As part of the research, a two-factor sensitivity analysis was also performed with regard to the percentage changes in energy prices (C_EP) and the discount rate (r). Its results are presented in Figure 14. As in Figure 12, the pink color indicates combinations of C_EP and r for which NPV = 0 EUR. In the case of the analyzed variables, however, the determined relationship is no longer rectilinear, but takes the shape of a parabola. The green area above the pink line includes combinations of percentage changes in energy prices and the discount rate where NPV > 0 EUR. The blue color marks the area where the occurrence of a given combination of C_EP and r will result in a decrease in the NPV value below zero and the project will become unprofitable.

In Figure 14 it can be seen that as the discount rate increases, the energy price that guarantees the profitability of the project also increases. With the assumed value of r = 4.78%, the electricity price can decrease by a maximum of 23.41%, which confirms the results presented in Figure 12. If r = IRR = 10.65%, lowering the energy price would result in lowering the NPV value below zero. As mentioned above, energy prices are expected to increase in the following years, so the risk of failure is low in this case. With an increase in energy price of approximately 19%, the installation of the compact shower heat exchanger would remain profitable even at r = 15%. Therefore, it can be assumed that the risk of failure due to a change in r or EP is negligible. However, the value of these parameters has a significant influence on financial benefits.

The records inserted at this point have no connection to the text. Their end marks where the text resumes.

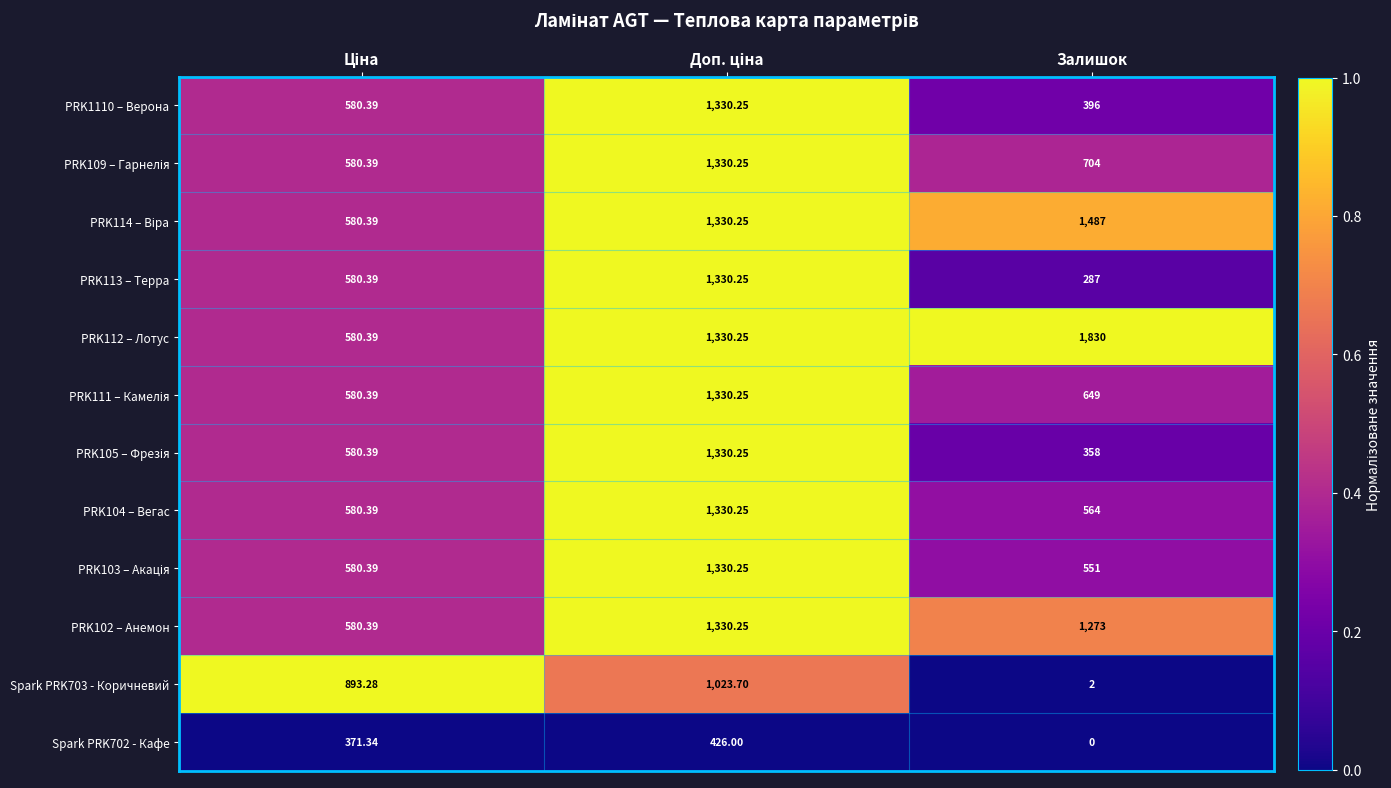

Which series has the widest spread of values?

PRK112 – Лотус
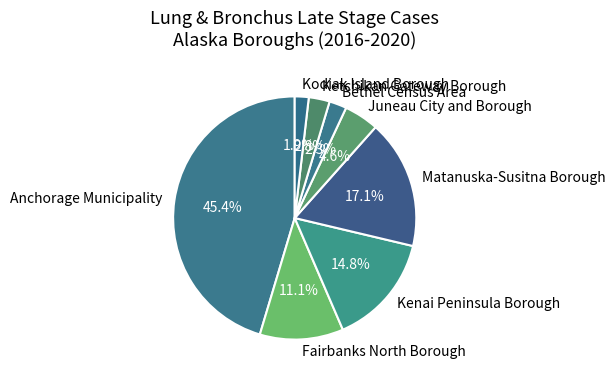

Combined, what portion of the pie is Bethel Census Area and Ketchikan Gateway Borough?

5.1%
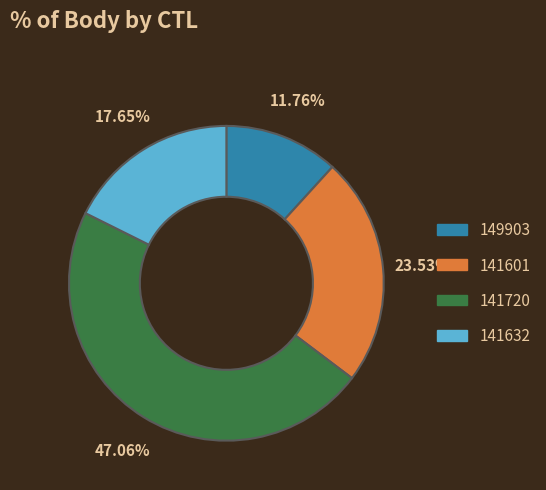

What is the largest slice in the pie chart?

141720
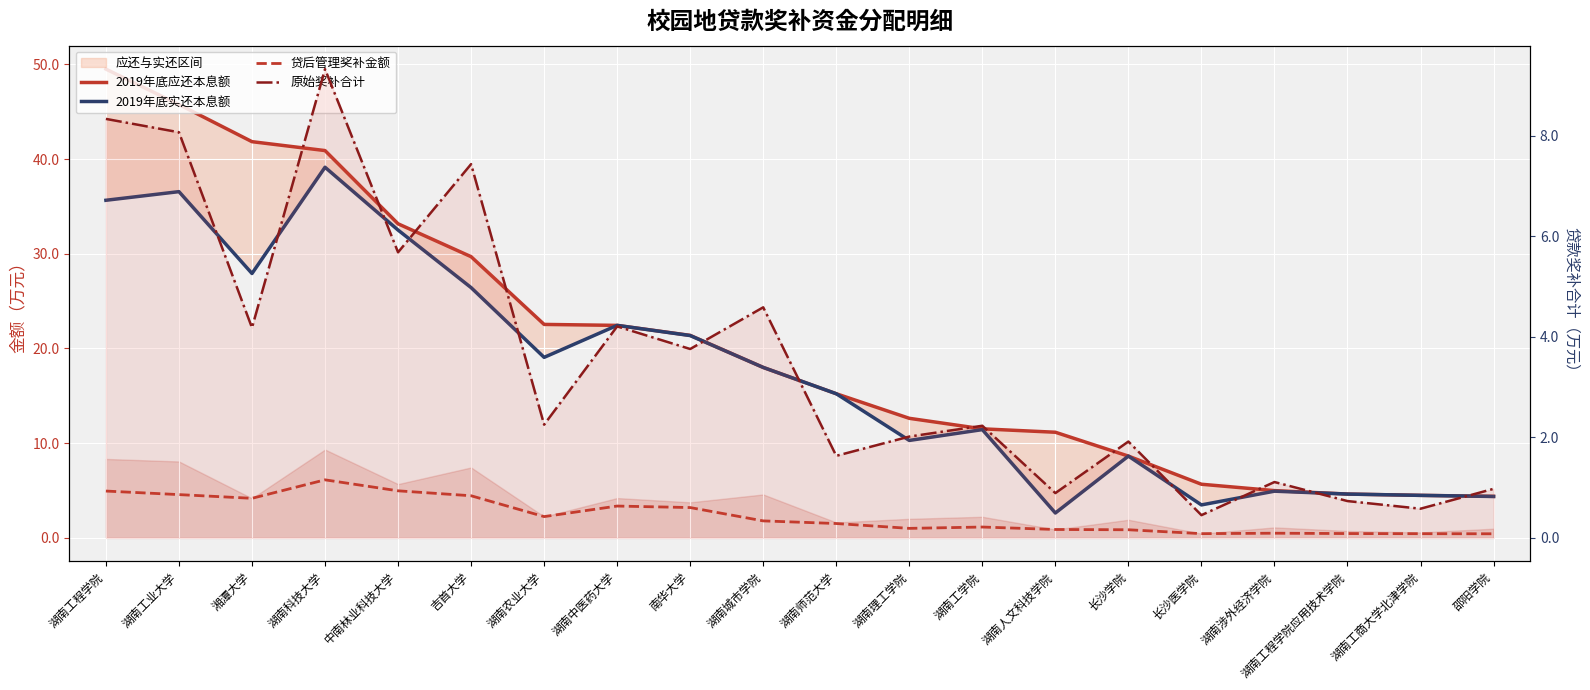

Reading left to right, extract all data points from this chart.

2019年底应还本息额: 湖南工程学院=49.5	湖南工业大学=45.8	湘潭大学=41.8	湖南科技大学=40.9	中南林业科技大学=33.2	吉首大学=29.7	湖南农业大学=22.5	湖南中医药大学=22.4	南华大学=21.4	湖南城市学院=18.0	湖南师范大学=15.2	湖南理工学院=12.6	湖南工学院=11.5	湖南人文科技学院=11.2	长沙学院=8.6	长沙医学院=5.7	湖南涉外经济学院=5.0	湖南工程学院应用技术学院=4.6	湖南工商大学北津学院=4.5	邵阳学院=4.4
2019年底实还本息额: 湖南工程学院=35.6	湖南工业大学=36.6	湘潭大学=27.9	湖南科技大学=39.1	中南林业科技大学=32.5	吉首大学=26.4	湖南农业大学=19.1	湖南中医药大学=22.4	南华大学=21.4	湖南城市学院=18.0	湖南师范大学=15.2	湖南理工学院=10.3	湖南工学院=11.4	湖南人文科技学院=2.6	长沙学院=8.6	长沙医学院=3.5	湖南涉外经济学院=4.9	湖南工程学院应用技术学院=4.6	湖南工商大学北津学院=4.5	邵阳学院=4.4
贷后管理奖补金额: 湖南工程学院=4.9	湖南工业大学=4.6	湘潭大学=4.2	湖南科技大学=6.1	中南林业科技大学=5.0	吉首大学=4.5	湖南农业大学=2.3	湖南中医药大学=3.4	南华大学=3.2	湖南城市学院=1.8	湖南师范大学=1.5	湖南理工学院=1.0	湖南工学院=1.2	湖南人文科技学院=0.9	长沙学院=0.9	长沙医学院=0.5	湖南涉外经济学院=0.5	湖南工程学院应用技术学院=0.5	湖南工商大学北津学院=0.4	邵阳学院=0.4
原始奖补合计: 湖南工程学院=8.3	湖南工业大学=8.1	湘潭大学=4.2	湖南科技大学=9.3	中南林业科技大学=5.7	吉首大学=7.4	湖南农业大学=2.3	湖南中医药大学=4.2	南华大学=3.8	湖南城市学院=4.6	湖南师范大学=1.6	湖南理工学院=2.0	湖南工学院=2.2	湖南人文科技学院=0.9	长沙学院=1.9	长沙医学院=0.5	湖南涉外经济学院=1.1	湖南工程学院应用技术学院=0.7	湖南工商大学北津学院=0.6	邵阳学院=1.0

The sensitivity analysis showed that among the variables examined, the amount of investment outlays has the greatest impact on the profitability of the project. It is mainly determined by the cost of reconstruction of the plumbing in the building, as well as the cost of disassembly and reconstruction of the wall and/or floor elements. The risk of an increase in IO is therefore considerable in the case of facilities where the shower is located in a different room than the domestic hot water heater. When the two appliances are in close proximity, this risk is negligible.

Before making a final decision about the purchase and installation of the shower heat exchanger, the water consumption of the building should also be considered. This analysis applies to a situation where an average of 140 L per day is used for showering. In the case of showers with a higher mixed water flow rate, longer showers, a higher number of users of the installation, or a longer lifetime, the financial savings are expected to increase compared to the projected values. The use of electric hot water heaters is not a common practice in Poland. However, considering the European Union’s plans to ban the use of gas boilers, an increase in the use of such devices can be expected in the near future. The need to increase the security of the country through the diversification of energy sources is also important [67]. Therefore, shower heat exchangers have significant potential that is currently untapped.

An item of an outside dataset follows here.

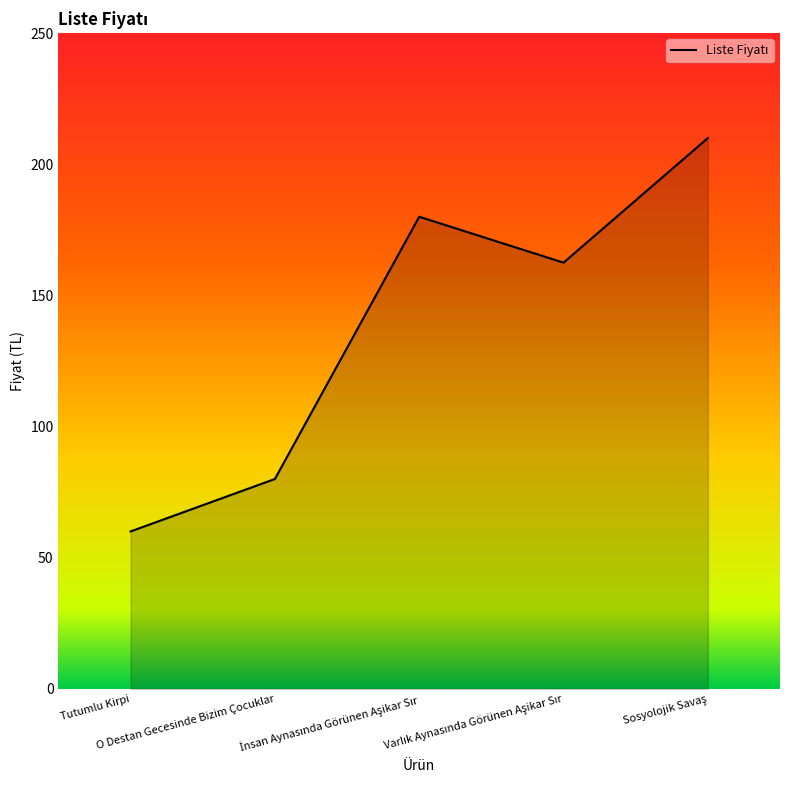

What is the sum of all values?

692.5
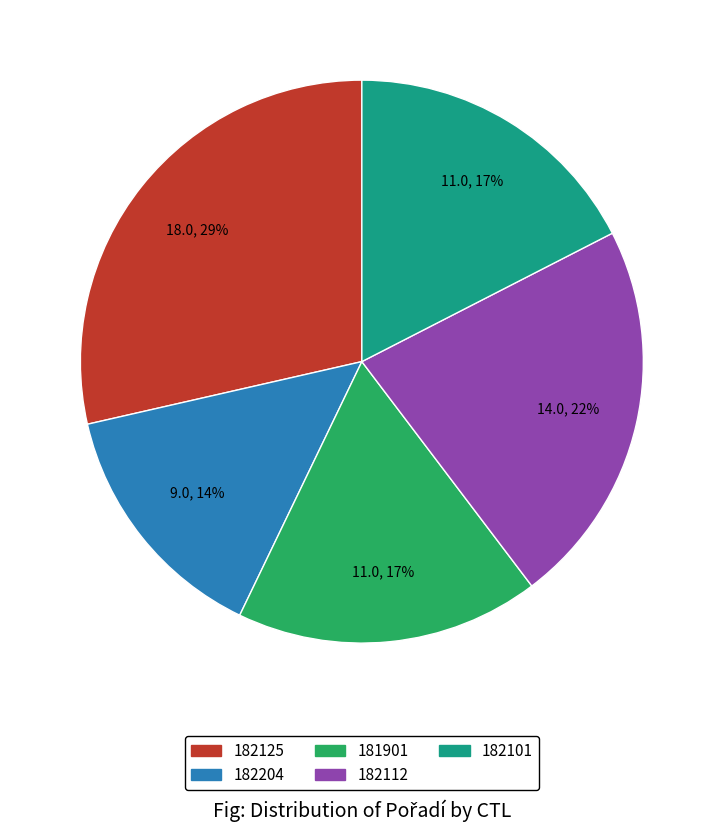

To the nearest percent, what percentage of the pie is 182101?

17%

3.4. Possibilities and Challenges

Considering the research results, the decision to install the compact shower heat exchanger should always be taken after analyzing the costs of modification of the plumbing in the building, as well as the costs of disassembly and reconstruction of wall and/or floor elements. Research has shown that the compact heat exchanger has potential, and its use is technically and financially justifiable under certain operating conditions. This applies primarily to existing multi-family buildings, where there is no need to make significant modifications to the existing plumbing system. A favorable situation also occurs in the case of newly built facilities, as well as during a general renovation of the bathroom. In such a situation, the installation of the compact DWHR unit will not involve high costs of rebuilding the walls and/or floors in the bathroom.

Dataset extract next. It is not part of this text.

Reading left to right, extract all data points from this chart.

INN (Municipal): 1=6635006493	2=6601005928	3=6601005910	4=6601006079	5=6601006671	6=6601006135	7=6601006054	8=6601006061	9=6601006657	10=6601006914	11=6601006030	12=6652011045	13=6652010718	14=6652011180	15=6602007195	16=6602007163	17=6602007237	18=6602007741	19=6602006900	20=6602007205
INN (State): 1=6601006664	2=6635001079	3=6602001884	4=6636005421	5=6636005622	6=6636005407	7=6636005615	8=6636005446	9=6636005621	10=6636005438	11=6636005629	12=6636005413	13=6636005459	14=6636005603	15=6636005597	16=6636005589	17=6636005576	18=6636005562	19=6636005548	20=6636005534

In the case of existing single-family homes, the problem may be the significant distance between the shower and the domestic hot water heater, which is often located in a separate room. Installing the shower heat exchanger in the manner described in the article would in such a situation require significant investment outlays. However, the solution to this could be to supply the preheated water only to the shower mixing valve. It is true that the amount of energy that can be recovered in such a situation is lower, but the installation costs of the DWHR unit would be significantly reduced. In addition, optimizing the geometry of the compact DWHR unit, which is the next stage of the research, will increase its efficiency. This will create favorable circumstances in which the use of this shower heat exchanger can be financially viable, as well as contribute to a significant reduction in emissions of carbon dioxide and other pollutants into the atmosphere.

Technical and financial issues are the main, but not the only, determinants of the implementation of a given solution. The impact of device operation on the environment and the comfort of using the shower installation should also be considered. In the case of Poland, the problem may be the lack of knowledge about the possibility of using the energy carried by drain water and the lack of experience in the operation of DWHR systems. Especially since data from the literature [68] indicate a large share of human factor among the causes of failure of technical systems. For this reason, the widespread application of shower heat exchangers will not be possible without the introduction of appropriate incentives and motivators. These incentives should include, first, the implementation of programs that provide for the financing of the purchase of DWHR units and sponsorship of research aimed at increasing the efficiency of these devices. It is also important to promote shower heat exchangers as devices that increase the safety and comfort of showering. An earlier study by the authors of [44] showed that demographic issues do not have a significant impact on the preferences of residents regarding the use of a shower heat exchanger. For this reason, the application of these devices should be promoted among all social groups. Children and adolescents should also be remembered, because these groups are potential operators of drain water heat recovery systems in the future.

4. Conclusions

An analysis of the efficiency of two prototype shower heat exchangers led to the following conclusions:

• The use of both shower heat exchangers allows for the recovery of part of the energy deposited in the drain water. However, the efficiency of the compact DWHR unit is higher;
• An increase in the temperature of cold water reduces the efficiency of shower heat exchangers;
• The impact of the linear DWHR unit bottom slope and water and drain water flow rate on the efficiency of the unit is variable and depends on the values of the other parameters. In most cases, increasing the bottom slope increases the efficiency of the unit;
• In the case of the compact DWHR unit, an increase in media flow results in a reduction in efficiency.

The financial analysis of the compact DWHR unit application also allowed for the formulation of the following conclusions:

• The use of the compact DWHR unit is particularly advantageous when the hot water source in the building is an electric domestic hot water heater;
• The investment is particularly vulnerable to changes in investment outlays;
• The sensitivity to changes in electricity prices and the discount rate is moderate. The net present value of the investment is unlikely to fall below zero. However, these parameters have a significant impact on the level of financial savings achieved.

Further research will focus on improving the geometry of the compact shower heat exchanger to optimize its efficiency under given operating conditions. The cross-sectional area of the water and drain water sections, the slope of the bottom, and the length of the device will be modified. In the research described in this paper, only one device’s geometry was analyzed, which is a limitation of the research. It is expected that the planned research will allow a further increase in the efficiency of the device and profitability of its use, even in the case of its cooperation with a gas hot water heater.